La mayoría de los profesores se queja amargamente de la situación; pero parece ciega ante las causas. Siguen, por supuesto, votando a los hunos y los hotros. Situación desoladora.

Uno intenta -contra toda evidencia; sorteando las trampas de pedagogos, inspectores y politicastros; con inextirpable ingenuidad- dotar a sus alumnos de los recursos suficientes para salir de esa "autoculpable minoría de edad" en la que sesteamos los adultos.

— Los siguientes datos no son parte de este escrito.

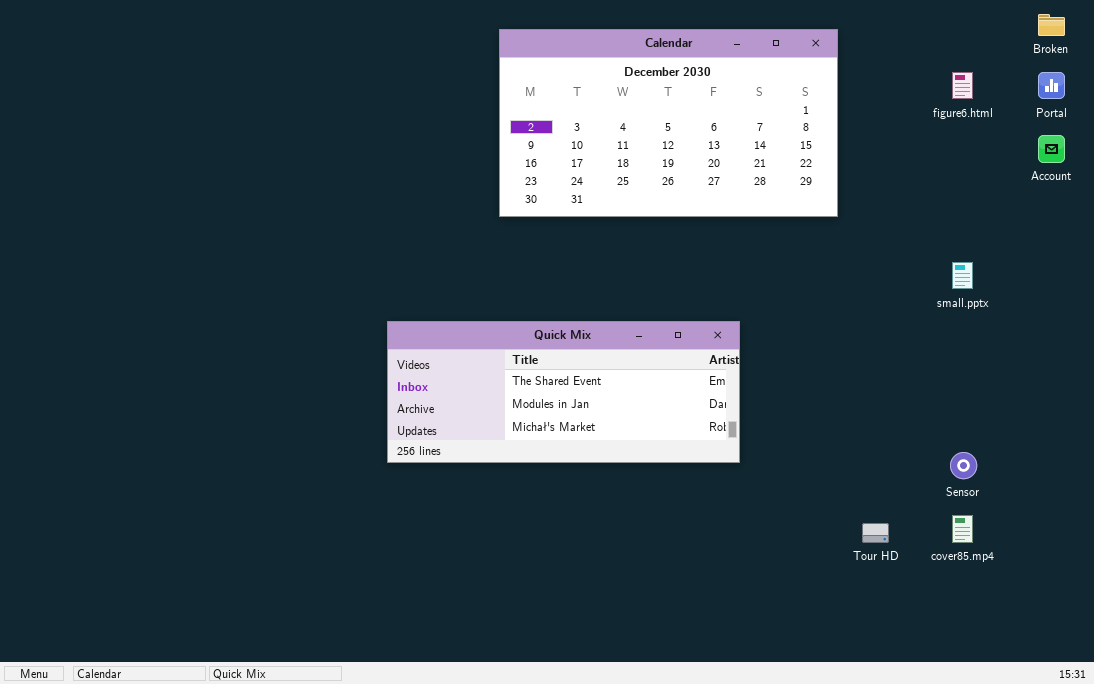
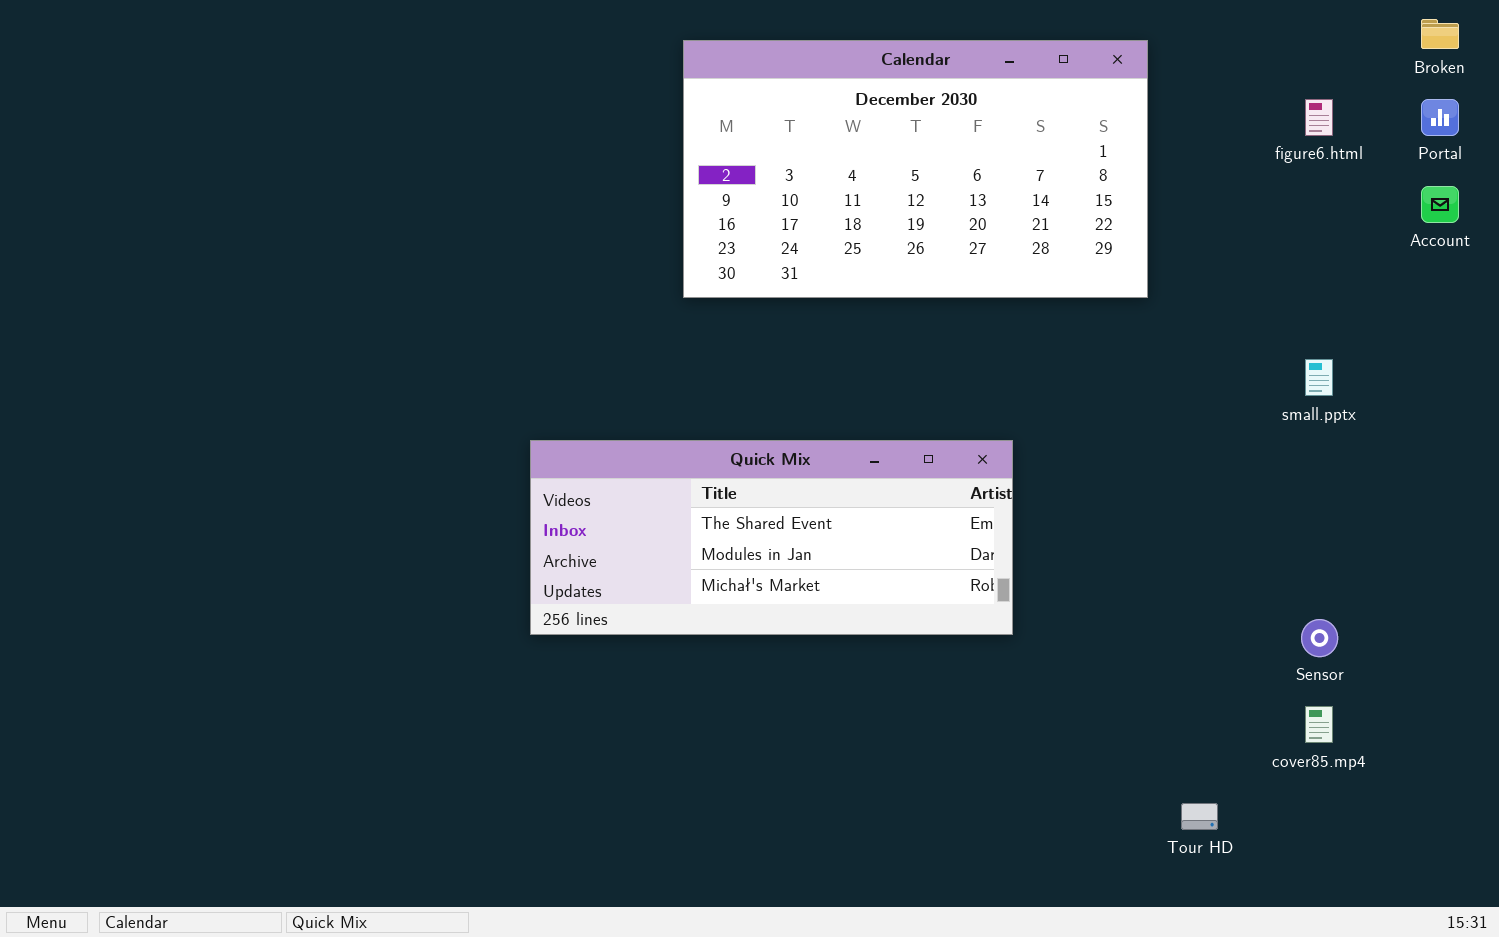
Tour HD: [862,523,889,543] -> [1181,803,1218,830], moved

Malos tiempos. Muy malos tiempos para la instrucción pública que soñó Condorcet.

***

En otro orden de cosas. Hace tiempo que tiene abandonado el tema del positivismo jurídico. He vuelto a escuchar su clarificadora conferencia chilena. ¿Qué opinión le merece Ronald Dworkin?

Un saludo cordial.


Rogelio dijo...

Los zoquetes que dirigen ésta, y aun creo que todas las naves del mundo, que no tuvieron juicio alguno a la hora de suministrar en generosas dosis clembuterol vegetal al árbol del aparato del Estado; en sentido amplio; y generaron un monstruo elefanciaco, inutil, ineficaz e ineficiente, siguiendo las gilipolleces propias de la Constitución Española, papel mojado donde los haya y útil sólo para discursos vacuos, vienen ahora a podar con el mismo juicio el citado árbol acromegaloide, dándose el caso que joderán las escasas ramas que den fruto y dejarán sin cercenar numerosas ramas chuponas y estériles, eso sí, de braga alta.

Pero el guión ya está escrito: intervención ya mismo, dentro de 3 ó 4 años proteccionismo a gogó y dentro de otros pocos más un señor bajito vendrá, seguramente elegido en las urnas, y de nuevo vuelta la burra al trigo: "errare humanum est" y los españoles somos muy humanos.